Registered Dietitian or Registered Dietitian Nutritionist
Minimum of 2 years of experience of relevant work experience
May have an equivalent combination of education and/or experience in lieu of specific education and/or experience as stated above
Must be a graduate from an accredited school with a degree in nursing, dietetics, food and nutrition or related program.
Must have Registered Dietitian (RD) or Registered Dietitian Nutritionist (RDN) Certification
Must have current and unrestricted State License (RD/RDN) in good standing (as applicable) TN license required
Must have Certified Diabetes Care and Education Specialist (CDCES) or Certified Diabetes Educator (CDE) from the Certification Board for Diabetes Care and Education (CBDCE) or equivalent combination of education and experience
Specialized Knowledge in diabetes medications, continuous glucose monitors, point of care glucometers, and Insulin pump knowledge

Responsibilities

Provide nutrition resource and diabetes education support to clinical investigators and may assist them in protocol development, implementation, and content delivery.
Provides patient consultations and education via onsite and virtual visits under the direction of the physician in charge of the clinical trial.
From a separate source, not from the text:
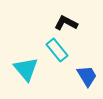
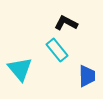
cyan triangle: moved 6 px left
blue trapezoid: rotated 30 degrees clockwise
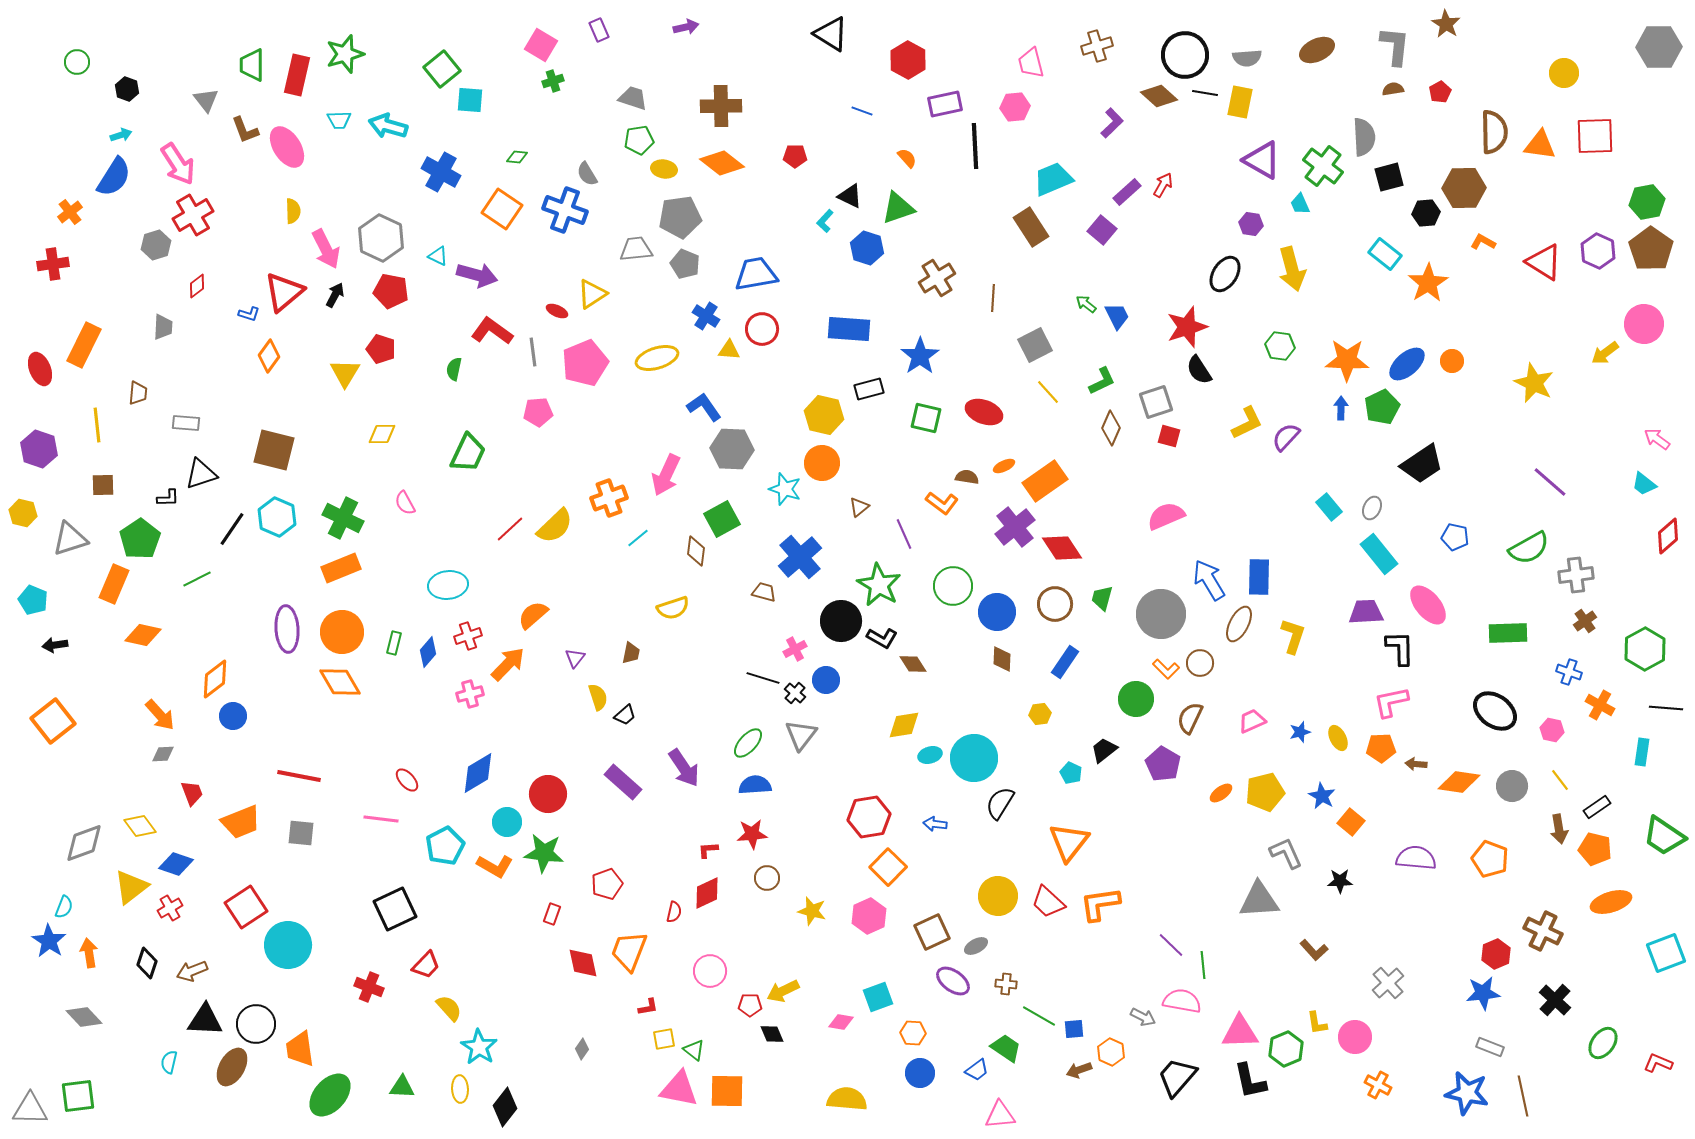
Assess nutritional status and provide appropriate standard of care guidance and therapy in accordance with research study protocols.
Work cooperatively with diverse, interdisciplinary departmental staff and PI to complete visits and submit accurate source documentation.
Provide education support related to diabetes medications, continuous glucose monitors, point of care glucometers, and insulin pumps to clinical trial participants.
Sets appointments with subjects within the required appointment window.
Maintains all necessary licenses, certifications, credentialing materials and other required documents.
Stays current on the latest education related to persons living with diabetes, nutrition and food health updates.
Reviews and adheres to assigned research study protocol.
Maintains proper documentation and completes source documents in a timely manner.
Ensures that all clinical activities are carried out in accordance with established research protocol and standards in compliance with all applicable laws, regulations, policies, and procedural requirements.
Collaborates with multidisciplinary team members and Sponsor/CRO/Vendor associates.
Communicates with the participant as well as the participant’s partner/informant/caregiver.
Attend and successfully complete all training programs; participate in ongoing conference calls, webinars, and other professional development opportunities.
Complete provided training and Good Clinical Practice (GCP) training as required.